I sat down. "Thanks for seeing me," I said.
He didn't answer. He looked me over, studied me, openly, not trying to hide it, cocking one outgrown eyebrow and running a sharp, narrow gaze up and down me. It gave him the aspect of a keen observer of men, a man who could peer right into your heart. As the moment went on and uncomfortably on, I began to get the feeling he meant me to think that about him. I began to suspect it was a part he was playing: the Keen Observer of Men. I'm a guy you can't put anything past, he seemed to be telling me. Don't even try.
Charlie-the wrinkly Bartender from Ages Past-clapped mugs of beer and whiskey shots on the table in front of us.

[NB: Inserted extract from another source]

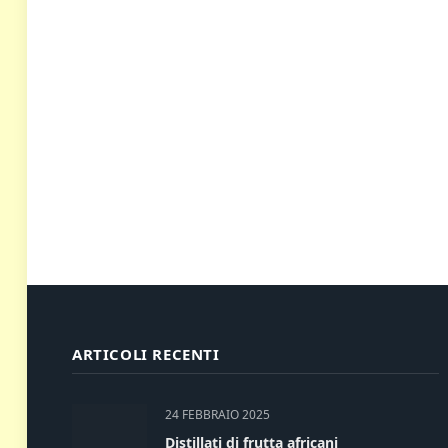
ARTICOLI RECENTI
24 FEBBRAIO 2025
Distillati di frutta africani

He swept Piersall's empties onto his tray and retreated to the front room.
I put my hand on the mug, grateful to have something to fiddle with while Piersall stared. Piersall went on staring, waiting until the barkeep was gone. Then he said, "You've been. Following the news. I take it," in that syncopated way of his.
I wasn't sure what he meant: news of his canceled show? His arrest? The arraignment this morning? "I saw the news last night," I said. "Not today though."
He gave a snort, a sort of man-of-the-world, seen-it-all snort. I got the feeling this was a performance, too, another part he was playing: the Man of the World Who Has Seen It All.
"The news," he said. "The media! It's like Alice in Wonderland -only without the Wonderland. They have this-story they want to tell. This nonsense story. 'Angry TV Star Goes Nuts.' That's the story and if you challenge that-if you're brave enough, if you're -sane enough-to challenge that-then-oh, then they go at you. Tooth and nail. Hammer and tongs. Off with his head. You must be a drunk, a madman, a…" He waved one pudgy hand about dramatically, as if to conjure the word he was looking for out of the air. And he did: "A has-been." He lifted his shot glass to his lips, and added before he drank, "Which is rich, coming from a bunch of never-weres."
Then he did drink. He downed the shot whole and followed it with a knock at his beer.
I could only watch him, bemused. This was not what I'd expected. He didn't seem to care about the note I'd given to his lawyer. He didn't question me about it or try to find out more about me or what I wanted. He didn't seem interested in that at all. He didn't even seem interested in himself, in his situation. I mean, after the night he'd had-and the morning he'd had-I would've thought he'd want to at least try to appear sober in public. But no. He just showed himself as he was: a bitter and blasted man, a sort of Ancient Mariner with nothing left of life but the story he had to tell. And yet… and yet, even as I thought that, I thought: That little speech he'd just made, the laconic drama of it, the staccato syncopation-tooth and nail, hammer and tongs, off with his head. It was classic Patrick Piersall stuff, wasn't it? It could have been written for him. It could've been written for Augustus Kane. Was it possible that this, too, was a role he was playing: The Bitter, Blasted Man Who Had Yet a Story to Tell?